Ein Drittel weniger Brennstoff
Besonders viel Schadstoffe blasen Alt-Öfen in die Luft: „Ein Kaminofen mit Baujahr vor 1990 emittiert etwa fünfmal mehr Feinstaub als ein Ofen mit Baujahr ab 2015“, erläutert Anja Nowack. Deshalb schreibt die Kleinfeuerungsverordnung vor, dass bis Ende 2020 alle Öfen stillzulegen, nachzurüsten oder auszutauschen sind, die vor dem 1. Januar 1995 zugelassen wurden. Ende 2024 ist dann für alle Geräte mit Zulassung vor dem 21. März 2010 der Ofen aus. Über die Einhaltung der Fristen wacht im Zuge der regelmäßig fälligen Feuerstättenschau die Schornsteinfeger*innen. Auf diese Weise werden veraltete Öfen nach und nach aus dem Verkehr gezogen.

Brennholzstapel - Foto: Helge May
In den letzten Jahren hat die Verbrennungstechnik in Kaminöfen einen Sprung nach vorn gemacht. Im Vergleich zu älteren Geräten, wo die von unten über den Ascherost geführte Verbrennungsluft für Verwirbelungen in der Brennkammer sorgt, verbrennen die Holzscheite in modernen Öfen dank optimierter Luftzufuhr ruhiger und rückstandsärmer. Dadurch kommt mehr Wärme im Raum an und man spart bis zu einem Drittel Brennstoff. Die von der EU geförderte Initiative Clean Heat, an der die Deutsche Umwelthilfe (DUH) beteiligt ist, hält jedoch auch moderne Kaminöfen für „nicht emissionsarm“. Denn das Zulassungsverfahren habe mit der Realität nur wenig zu tun, moniert DUH-Chef Jürgen Resch: „Komfortkamine halten die Grenzwerte lediglich auf dem Prüfstand ein. In der Realität stoßen sie deutlich mehr Schadstoffe aus als deklariert.“
Pelletheizung als bessere Alternative
Tatsächlich überstieg bei Labortests des internationalen Forschungsverbundes „be real“ der Schadstoffausstoß gängiger Öfen und Kamine die vom Hersteller angegebenen Werte zum Teil um das Doppelte bis Dreifache. Neun der dreizehn geprüften Öfen überschritten den gesetzlichen Grenzwert für Kohlenmonoxid, zehn den für Feinstaub. Die Abweichungen erklären sich aus den Kriterien des Zulassungsverfahrens, die den Hersteller*innen erlauben, den Schadstoffausstoß ihrer Öfen bei Vollbrand in vorgeheizter Brennkammer zu messen. Denn Holz muss zunächst vergasen, um sauber verbrennen zu können, und das klappt am besten bei hohen Temperaturen. Die Phase des Anfeuerns, bei der es besonders kräftig qualmt, fällt dabei jedoch unter den Tisch. Clean Heat fordert deshalb „realitätsnähere Messverfahren und eine wirksame Marktüberwachung“.

_ _ _ _ _

AUFGABEN:
1. Fasse den Absatz aus dem Auszug über Kaminöfen, der mit „In den letzten Jahren hat die Verbrennungstechnik“ beginnt, als Stichpunktliste zusammen und behalte dabei seine wesentlichen Fakten bei.
2. Nenne alle Personen, die im Auszug über Kaminöfen namentlich erwähnt werden.
3. Führe den Auszug über Kaminöfen im Anschluss an seinen letzten Satz fort.
Die Auflistung spielt hierfür keine Rolle.

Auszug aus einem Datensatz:

_ _ _ _ _

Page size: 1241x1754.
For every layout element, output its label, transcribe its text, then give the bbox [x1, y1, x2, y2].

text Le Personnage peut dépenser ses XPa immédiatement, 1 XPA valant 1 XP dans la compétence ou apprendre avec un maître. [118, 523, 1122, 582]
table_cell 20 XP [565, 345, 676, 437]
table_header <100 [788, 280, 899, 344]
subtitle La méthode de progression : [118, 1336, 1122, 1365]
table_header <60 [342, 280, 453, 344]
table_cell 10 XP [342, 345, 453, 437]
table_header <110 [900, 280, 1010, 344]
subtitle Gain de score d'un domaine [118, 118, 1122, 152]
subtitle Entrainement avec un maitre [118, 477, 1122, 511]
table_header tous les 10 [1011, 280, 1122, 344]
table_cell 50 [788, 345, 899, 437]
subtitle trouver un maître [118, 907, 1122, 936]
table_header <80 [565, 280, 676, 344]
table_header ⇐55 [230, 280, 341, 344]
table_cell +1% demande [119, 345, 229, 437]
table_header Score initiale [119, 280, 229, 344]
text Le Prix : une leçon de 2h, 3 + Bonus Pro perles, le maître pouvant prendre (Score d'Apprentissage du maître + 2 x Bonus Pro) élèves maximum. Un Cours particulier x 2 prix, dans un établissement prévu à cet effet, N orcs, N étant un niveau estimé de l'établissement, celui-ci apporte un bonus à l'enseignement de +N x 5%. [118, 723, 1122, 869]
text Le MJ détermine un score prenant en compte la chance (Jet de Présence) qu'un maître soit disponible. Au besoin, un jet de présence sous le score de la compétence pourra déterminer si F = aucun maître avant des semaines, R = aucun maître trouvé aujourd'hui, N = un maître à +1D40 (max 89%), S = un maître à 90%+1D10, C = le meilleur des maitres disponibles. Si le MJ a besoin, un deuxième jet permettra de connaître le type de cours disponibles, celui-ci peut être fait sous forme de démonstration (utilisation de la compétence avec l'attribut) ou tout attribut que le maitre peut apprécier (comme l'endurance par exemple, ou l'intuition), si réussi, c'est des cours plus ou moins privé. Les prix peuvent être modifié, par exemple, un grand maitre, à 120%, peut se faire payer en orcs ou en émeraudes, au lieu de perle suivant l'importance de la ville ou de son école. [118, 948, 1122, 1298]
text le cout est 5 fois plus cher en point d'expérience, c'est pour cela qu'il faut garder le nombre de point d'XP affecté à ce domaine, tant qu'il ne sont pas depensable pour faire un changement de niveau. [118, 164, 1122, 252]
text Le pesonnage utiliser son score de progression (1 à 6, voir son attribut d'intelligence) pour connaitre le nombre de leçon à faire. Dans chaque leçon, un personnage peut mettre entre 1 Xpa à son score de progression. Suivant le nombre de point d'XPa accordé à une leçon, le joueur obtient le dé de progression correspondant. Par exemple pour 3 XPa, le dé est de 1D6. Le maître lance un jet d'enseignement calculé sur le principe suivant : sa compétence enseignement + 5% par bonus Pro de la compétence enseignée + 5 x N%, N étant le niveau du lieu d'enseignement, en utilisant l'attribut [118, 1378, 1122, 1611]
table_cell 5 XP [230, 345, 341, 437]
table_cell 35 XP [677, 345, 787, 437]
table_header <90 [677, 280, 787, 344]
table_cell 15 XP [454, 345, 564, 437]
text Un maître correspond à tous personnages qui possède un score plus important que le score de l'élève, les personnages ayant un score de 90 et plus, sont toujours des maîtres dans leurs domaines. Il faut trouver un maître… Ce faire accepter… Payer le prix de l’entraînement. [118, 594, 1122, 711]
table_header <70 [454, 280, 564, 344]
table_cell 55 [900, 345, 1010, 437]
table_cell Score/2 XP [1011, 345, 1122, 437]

_ _ _ _ _

DIE LÖSUNGEN:
1.
- Die Verbrennungstechnik in Kaminöfen hat in den letzten Jahren einen Sprung nach vorn gemacht.
- In älteren Geräten wird die Verbrennungsluft von unten über den Ascherost geführt und verwirbelt in der Brennkammer.
- In modernen Öfen verbrennen die Holzscheite dank optimierter Luftzufuhr ruhiger und rückstandsärmer.
- Dadurch kommt mehr Wärme im Raum an, und man spart bis zu einem Drittel Brennstoff.
- Die EU-geförderte Initiative Clean Heat, an der die Deutsche Umwelthilfe (DUH) beteiligt ist, hält auch moderne Kaminöfen für „nicht emissionsarm“.
- DUH-Chef Jürgen Resch bemängelt, dass das Zulassungsverfahren wenig mit der Realität zu tun hat: Komfortkamine halten die Grenzwerte nur auf dem Prüfstand ein und stoßen in der Realität deutlich mehr Schadstoffe aus als deklariert.

2.
- Anja Nowack
- Helge May
- Jürgen Resch

3.
Rauchender Kamin - Foto: Helge May
Doch UBA-Expertin Anja Nowack warnt davor, die Diskussion über das Heizen mit Holz auf den Schadstoffausstoß zu verengen: „Wer deshalb Holzöfen verbieten will, muss auch Alternativen nennen“, sagt sie: „Denn letztendlich müssen wir weg von fossilen Brennstoffen.“ Mit Blick auf die Emissionen rät sie allerdings eher zur holzbefeuerten Zentralheizung. Solche Anlagen arbeiten mit einem Heizkessel, der vollautomatisch mit Pellets – das sind kurze, aus Holz- und Sägeabfällen gepresste Stäbchen – als Brennstoff beschickt wird. „Da sind Bedienungsfehler ausgeschlossen“, sagt die Expertin.
Plädoyer für Kaskadennutzung
Meist ist es nämlich auf Bedienungsfehler zurückzuführen, wenn Kaminöfen mehr Schadstoffe ausstoßen als nötig. Man sollte beispielsweise nur Holz verwenden, das weniger als 20 Prozent Wasser enthält. Denn je trockener es ist, desto sauberer verbrennt es. Wer zudem die Scheite von oben anstatt von unten anzündet, senkt den Schadstoffausstoß während der kritischen Anfeuerungsphase deutlich. Es liegt also weitgehend in der Hand der Betreiber*innen, wie ökologisch ihr Ofen brennt.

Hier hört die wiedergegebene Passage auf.